In one to three sentences, explain why teams from the USAHA could play against teams from the CAHA, according to the history of the United States Amateur Hockey Association below.

[Extracted text]
■ ■ ■

The United States Amateur Hockey Association (USAHA) was an ice hockey governing body in the United States from 1920 to 1925, which operated at an amateur level. The league was filled with predominantly Canadian-born players, but struggled to achieve consistent attendance figures in the days before large arenas with artificial ice. The association disbanded in 1925, with some teams eventually joining the American Hockey Association, and one team joining the National Hockey League.

History

The United States Amateur Hockey Association (USAHA) was founded on October 25, 1920 in Philadelphia. The International Skating Union of America which had governed ice hockey until then, resolved to turn over control of the sport with the approval of the Amateur Athletic Union (AAU). The USAHA also inherited the existing affiliation agreement with the Canadian Amateur Hockey Association (CAHA), which allowed teams from the USAHA to play against teams in either the AAU or the CAHA.

■ ■ ■

[Available data]
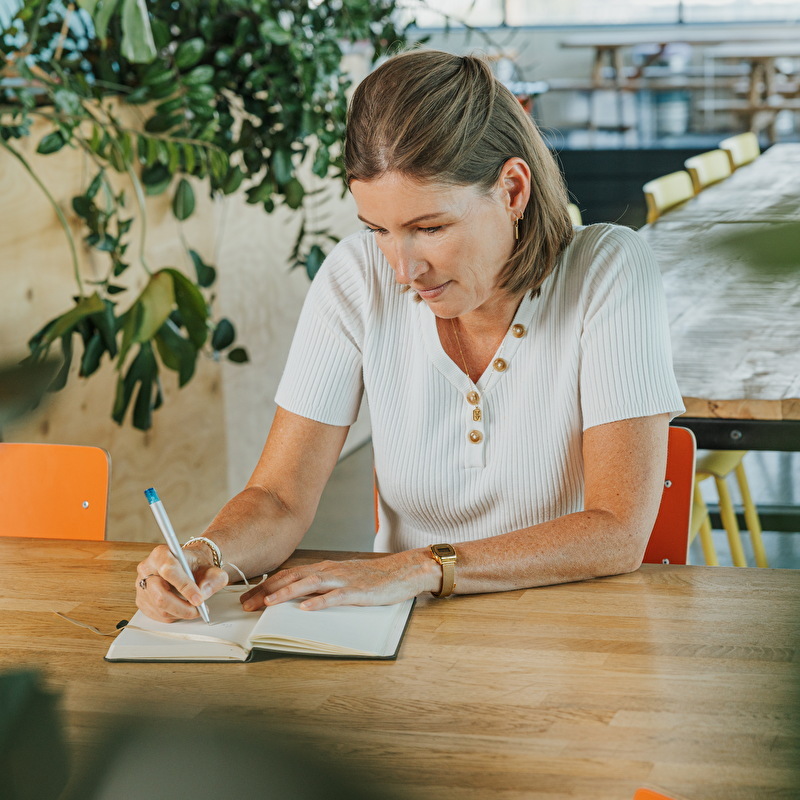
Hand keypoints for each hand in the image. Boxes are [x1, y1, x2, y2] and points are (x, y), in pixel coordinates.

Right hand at [135, 543, 228, 621]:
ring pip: (161, 608)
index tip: (199, 599)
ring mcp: (141, 586)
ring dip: (182, 612)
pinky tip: (183, 606)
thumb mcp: (211, 569)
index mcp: (161, 554)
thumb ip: (213, 579)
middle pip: (160, 595)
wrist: (188, 568)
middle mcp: (147, 569)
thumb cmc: (196, 566)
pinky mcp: (142, 601)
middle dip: (183, 607)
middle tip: (199, 608)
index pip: (169, 571)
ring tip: (195, 607)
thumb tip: (203, 593)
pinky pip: (158, 615)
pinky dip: (175, 615)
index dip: (185, 587)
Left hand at [240, 550, 436, 611]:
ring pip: (309, 584)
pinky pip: (335, 596)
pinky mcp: (357, 591)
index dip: (265, 586)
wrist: (402, 571)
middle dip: (267, 590)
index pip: (288, 575)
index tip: (246, 598)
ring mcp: (342, 580)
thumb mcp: (340, 580)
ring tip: (268, 603)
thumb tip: (295, 599)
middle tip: (246, 604)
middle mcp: (329, 570)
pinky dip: (319, 602)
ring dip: (286, 593)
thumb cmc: (371, 579)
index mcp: (323, 569)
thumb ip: (320, 587)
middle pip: (292, 578)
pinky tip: (306, 608)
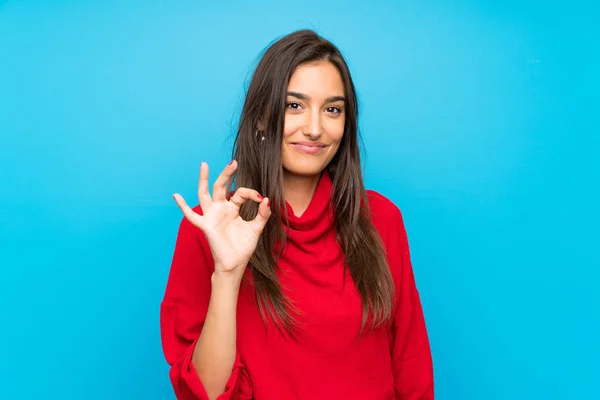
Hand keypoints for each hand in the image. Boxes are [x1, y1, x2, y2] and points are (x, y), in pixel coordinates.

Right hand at [173, 160, 270, 276]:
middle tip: (233, 162)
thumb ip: (262, 214)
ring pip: (205, 194)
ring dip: (204, 180)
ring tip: (204, 165)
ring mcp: (212, 216)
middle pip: (221, 187)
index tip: (261, 199)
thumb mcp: (256, 228)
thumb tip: (267, 200)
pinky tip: (176, 196)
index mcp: (232, 208)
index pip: (240, 193)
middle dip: (226, 174)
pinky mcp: (206, 225)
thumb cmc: (243, 247)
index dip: (251, 193)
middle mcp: (221, 209)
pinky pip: (191, 216)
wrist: (235, 263)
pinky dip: (183, 206)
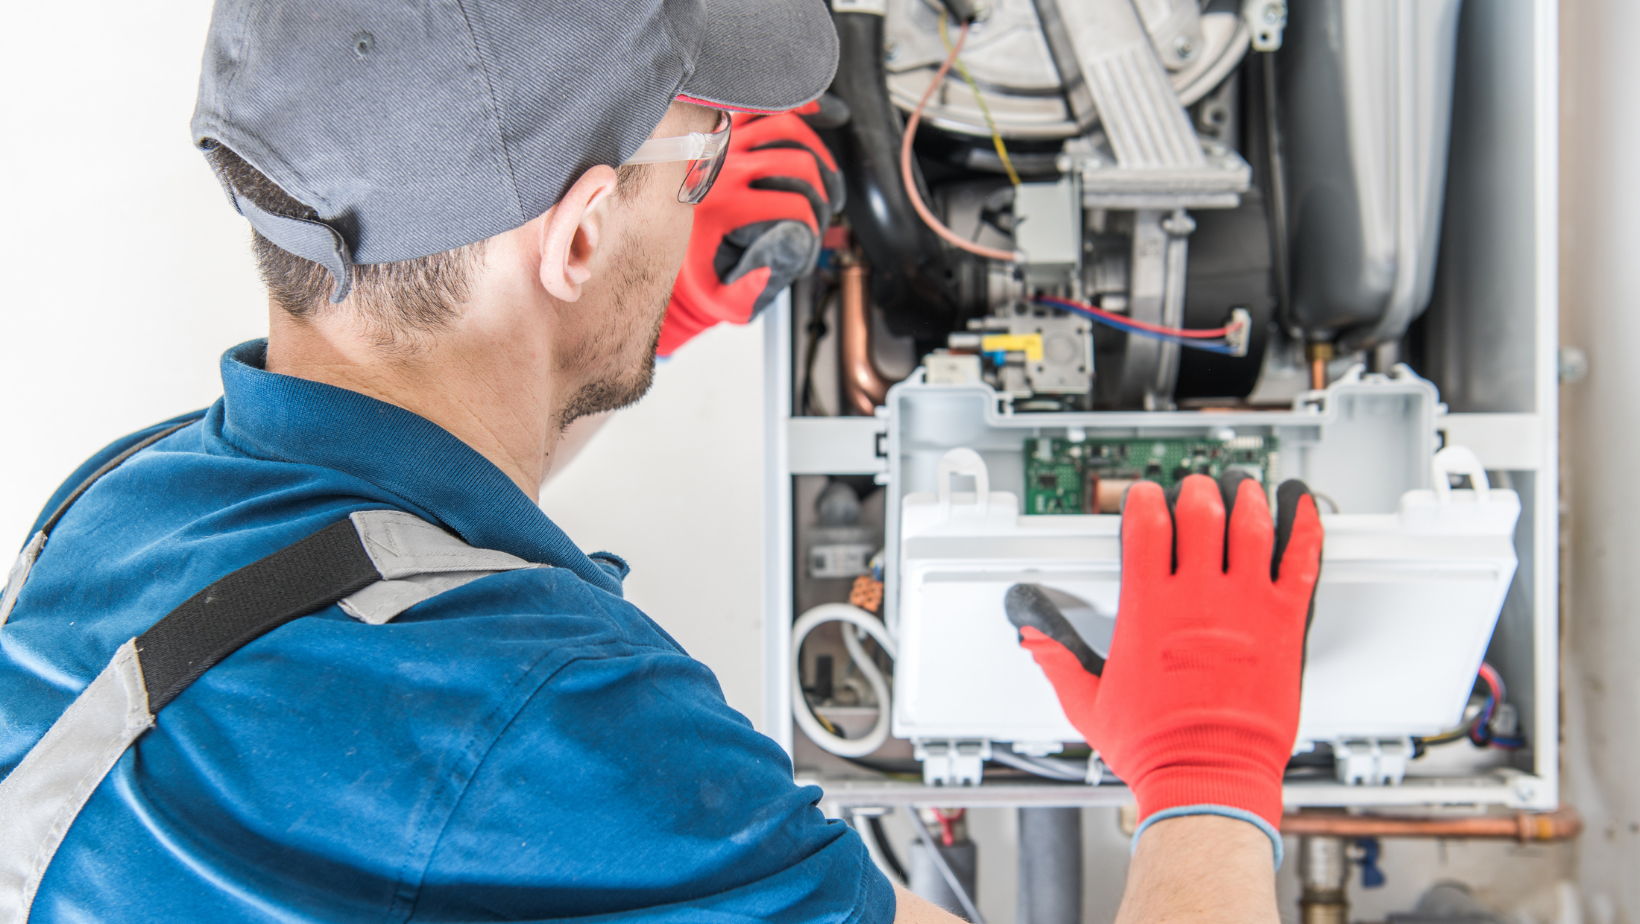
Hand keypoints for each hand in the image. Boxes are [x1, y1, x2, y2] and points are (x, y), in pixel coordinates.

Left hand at [657, 106, 843, 355]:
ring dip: (817, 151)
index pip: (793, 205)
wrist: (657, 245)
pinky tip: (815, 116)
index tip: (812, 237)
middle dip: (821, 192)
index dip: (814, 225)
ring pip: (787, 126)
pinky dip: (794, 107)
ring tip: (823, 178)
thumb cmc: (696, 269)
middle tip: (823, 210)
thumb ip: (753, 291)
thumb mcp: (721, 297)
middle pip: (797, 163)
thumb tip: (789, 255)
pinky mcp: (722, 127)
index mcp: (722, 207)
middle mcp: (721, 169)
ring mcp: (722, 142)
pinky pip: (763, 105)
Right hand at [1007, 472, 1322, 838]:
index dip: (1143, 500)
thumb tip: (1034, 639)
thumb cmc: (1155, 747)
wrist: (1208, 777)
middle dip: (1196, 491)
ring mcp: (1245, 607)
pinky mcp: (1284, 625)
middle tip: (1196, 489)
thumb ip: (1058, 660)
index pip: (1145, 526)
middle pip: (1200, 513)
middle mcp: (1197, 599)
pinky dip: (1304, 527)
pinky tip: (1303, 508)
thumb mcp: (1087, 703)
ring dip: (1247, 498)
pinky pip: (1301, 562)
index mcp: (1148, 609)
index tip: (1144, 496)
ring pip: (1251, 526)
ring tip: (1243, 488)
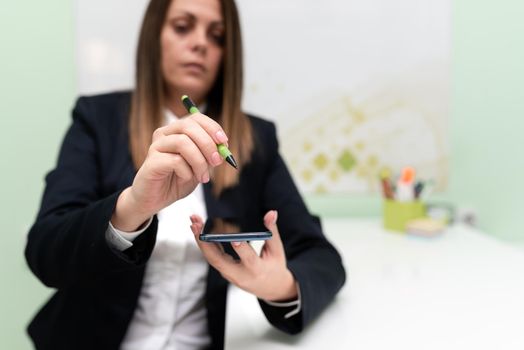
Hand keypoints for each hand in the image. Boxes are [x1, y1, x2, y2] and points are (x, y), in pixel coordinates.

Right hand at [111, 112, 227, 230]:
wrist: (155, 200)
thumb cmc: (176, 181)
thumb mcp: (199, 167)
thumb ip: (210, 156)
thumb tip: (223, 148)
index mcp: (176, 131)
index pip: (196, 118)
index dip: (212, 127)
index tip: (224, 142)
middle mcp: (164, 134)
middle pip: (189, 126)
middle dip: (208, 144)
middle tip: (217, 162)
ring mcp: (156, 147)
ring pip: (183, 142)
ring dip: (199, 161)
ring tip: (203, 177)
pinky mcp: (152, 162)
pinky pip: (175, 161)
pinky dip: (187, 171)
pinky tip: (186, 178)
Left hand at [190, 210, 297, 301]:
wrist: (270, 288)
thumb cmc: (274, 267)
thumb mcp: (277, 250)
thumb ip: (272, 231)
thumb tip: (271, 213)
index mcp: (256, 270)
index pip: (248, 259)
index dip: (241, 249)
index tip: (234, 237)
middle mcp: (239, 274)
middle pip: (218, 260)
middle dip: (205, 243)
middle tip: (197, 225)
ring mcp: (229, 274)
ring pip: (211, 259)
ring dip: (201, 241)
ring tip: (194, 223)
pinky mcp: (224, 271)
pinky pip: (212, 258)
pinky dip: (205, 244)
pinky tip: (198, 230)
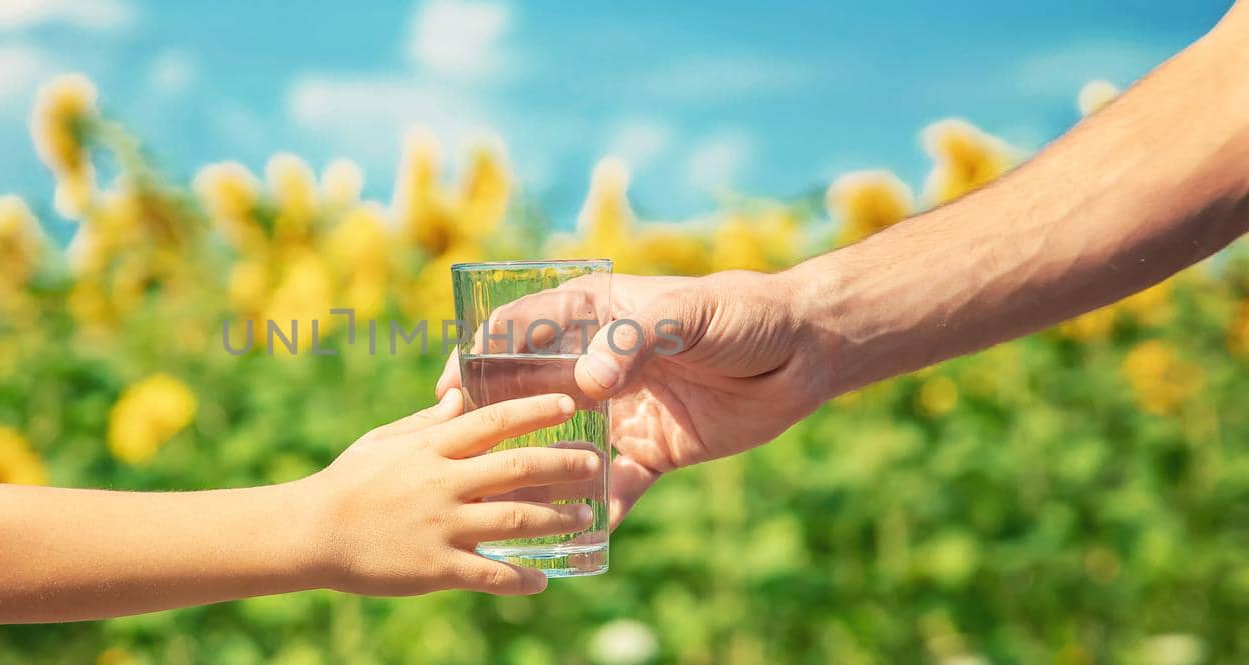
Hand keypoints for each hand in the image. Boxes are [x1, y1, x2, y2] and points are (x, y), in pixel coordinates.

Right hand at [300, 389, 601, 595]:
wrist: (309, 533)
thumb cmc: (346, 482)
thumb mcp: (383, 441)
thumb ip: (425, 423)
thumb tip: (458, 395)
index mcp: (430, 447)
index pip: (493, 420)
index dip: (535, 410)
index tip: (569, 404)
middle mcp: (443, 483)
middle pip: (518, 469)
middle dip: (564, 465)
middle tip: (595, 463)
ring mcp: (442, 526)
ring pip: (516, 521)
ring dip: (557, 519)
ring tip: (585, 516)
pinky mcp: (436, 567)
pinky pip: (490, 575)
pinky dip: (521, 579)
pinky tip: (543, 580)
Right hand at [437, 270, 824, 527]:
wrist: (804, 353)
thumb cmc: (741, 314)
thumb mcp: (686, 314)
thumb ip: (634, 342)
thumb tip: (590, 384)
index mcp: (591, 318)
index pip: (516, 331)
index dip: (477, 356)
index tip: (448, 389)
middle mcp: (594, 366)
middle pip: (526, 396)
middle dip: (494, 428)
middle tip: (461, 462)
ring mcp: (619, 412)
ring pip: (562, 448)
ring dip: (538, 477)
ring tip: (507, 508)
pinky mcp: (650, 452)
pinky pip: (613, 488)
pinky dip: (595, 513)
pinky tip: (575, 540)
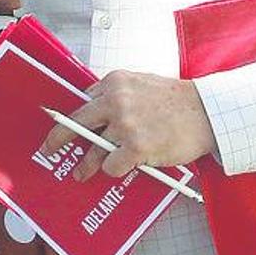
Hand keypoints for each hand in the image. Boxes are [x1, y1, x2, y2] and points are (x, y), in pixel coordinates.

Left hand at [42, 71, 217, 179]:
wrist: (207, 111)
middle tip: (48, 147)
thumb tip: (93, 106)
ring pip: (94, 149)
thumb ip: (117, 92)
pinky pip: (112, 165)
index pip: (84, 100)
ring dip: (86, 164)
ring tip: (80, 172)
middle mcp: (115, 101)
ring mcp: (125, 125)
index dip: (75, 116)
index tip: (59, 123)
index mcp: (114, 82)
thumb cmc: (176, 99)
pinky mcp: (136, 147)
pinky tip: (121, 168)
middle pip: (76, 122)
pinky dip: (114, 169)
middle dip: (58, 137)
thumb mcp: (141, 83)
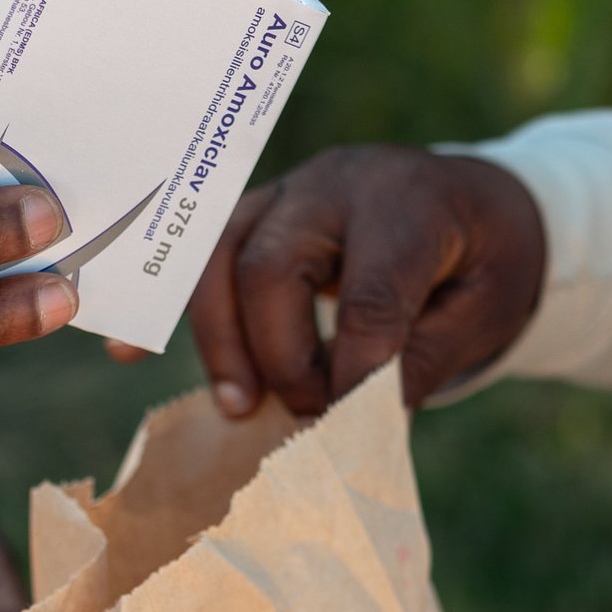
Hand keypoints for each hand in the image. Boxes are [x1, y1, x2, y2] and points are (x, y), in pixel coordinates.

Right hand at [178, 145, 546, 417]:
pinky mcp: (256, 216)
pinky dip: (168, 309)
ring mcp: (286, 195)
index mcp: (409, 204)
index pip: (370, 291)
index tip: (350, 424)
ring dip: (219, 340)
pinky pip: (199, 256)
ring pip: (220, 257)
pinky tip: (126, 354)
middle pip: (271, 264)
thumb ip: (424, 359)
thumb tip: (358, 422)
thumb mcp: (485, 308)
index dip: (355, 366)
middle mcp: (336, 187)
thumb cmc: (486, 258)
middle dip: (277, 353)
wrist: (477, 199)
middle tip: (304, 413)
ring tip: (240, 408)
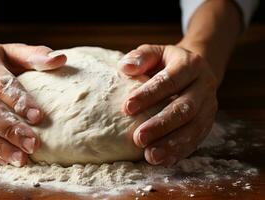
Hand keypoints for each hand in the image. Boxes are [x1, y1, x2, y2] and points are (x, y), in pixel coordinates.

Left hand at [119, 44, 217, 165]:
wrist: (194, 71)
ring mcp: (209, 107)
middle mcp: (204, 86)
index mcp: (191, 64)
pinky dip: (179, 152)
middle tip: (138, 138)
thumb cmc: (166, 63)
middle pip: (185, 108)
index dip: (150, 94)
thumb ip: (141, 57)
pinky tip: (162, 160)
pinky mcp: (207, 123)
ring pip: (194, 128)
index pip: (171, 80)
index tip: (127, 107)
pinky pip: (196, 140)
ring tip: (150, 155)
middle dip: (161, 124)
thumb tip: (125, 67)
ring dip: (172, 144)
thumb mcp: (155, 53)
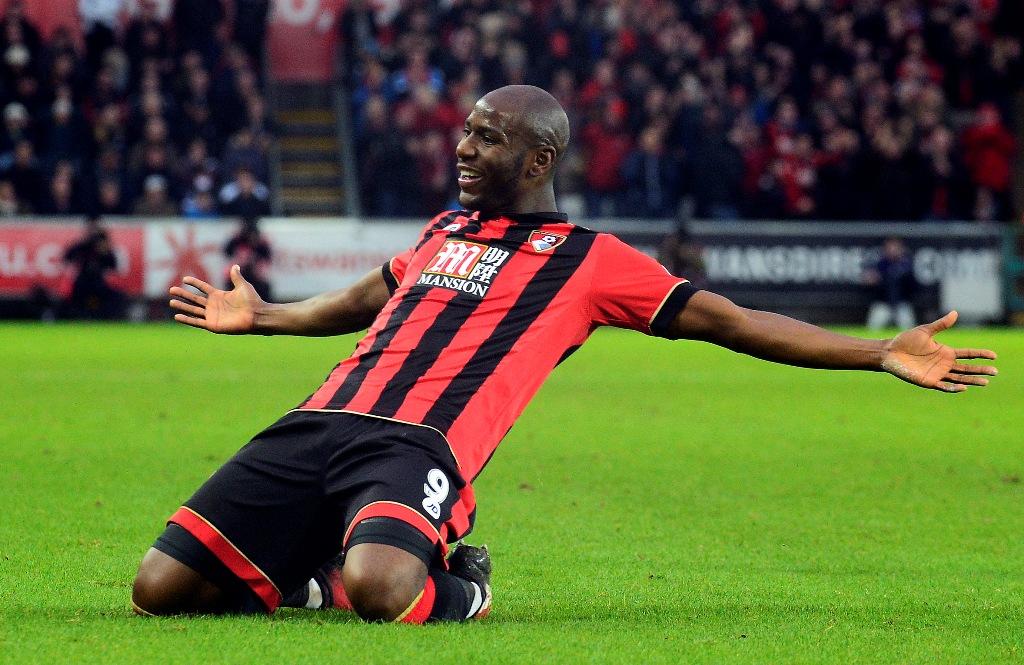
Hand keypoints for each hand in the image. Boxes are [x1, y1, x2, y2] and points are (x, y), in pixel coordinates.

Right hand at [169, 264, 263, 333]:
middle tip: (171, 290)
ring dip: (182, 306)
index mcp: (219, 296)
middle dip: (183, 294)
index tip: (184, 279)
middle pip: (194, 299)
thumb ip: (236, 276)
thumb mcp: (242, 286)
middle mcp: (214, 305)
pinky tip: (177, 316)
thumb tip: (235, 266)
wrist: (256, 315)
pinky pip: (197, 322)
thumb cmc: (252, 301)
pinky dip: (187, 320)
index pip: (203, 288)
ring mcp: (212, 315)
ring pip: (193, 310)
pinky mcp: (213, 325)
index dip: (194, 283)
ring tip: (171, 302)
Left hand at [882, 311, 996, 391]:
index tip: (994, 355)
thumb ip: (941, 324)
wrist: (889, 352)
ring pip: (959, 378)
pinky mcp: (928, 381)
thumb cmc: (906, 340)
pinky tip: (964, 387)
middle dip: (981, 370)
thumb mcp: (925, 331)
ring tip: (986, 382)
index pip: (968, 354)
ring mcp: (937, 373)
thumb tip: (955, 313)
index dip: (981, 354)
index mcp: (945, 352)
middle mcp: (944, 364)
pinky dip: (954, 388)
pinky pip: (944, 386)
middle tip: (995, 372)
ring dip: (972, 380)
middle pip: (967, 368)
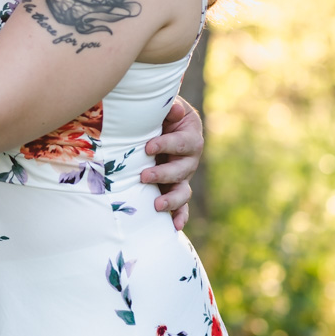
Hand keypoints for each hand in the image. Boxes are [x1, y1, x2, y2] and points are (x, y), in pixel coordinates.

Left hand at [139, 96, 203, 232]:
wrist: (160, 127)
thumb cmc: (161, 116)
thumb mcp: (167, 108)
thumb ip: (170, 108)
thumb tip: (175, 111)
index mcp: (191, 137)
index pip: (182, 142)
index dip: (167, 145)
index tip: (148, 147)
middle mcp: (190, 159)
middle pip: (182, 170)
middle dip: (163, 174)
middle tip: (143, 176)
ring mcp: (184, 177)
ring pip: (183, 191)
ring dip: (171, 199)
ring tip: (156, 205)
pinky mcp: (175, 189)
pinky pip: (182, 206)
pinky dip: (180, 217)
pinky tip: (174, 227)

■ ■ ■

[Exercise response]
When the USAHA was founded, it inherited the existing affiliation agreement with the Canadian Amateur Hockey Association (CAHA). That agreement allowed USAHA teams to play against teams in either the AAU or the CAHA.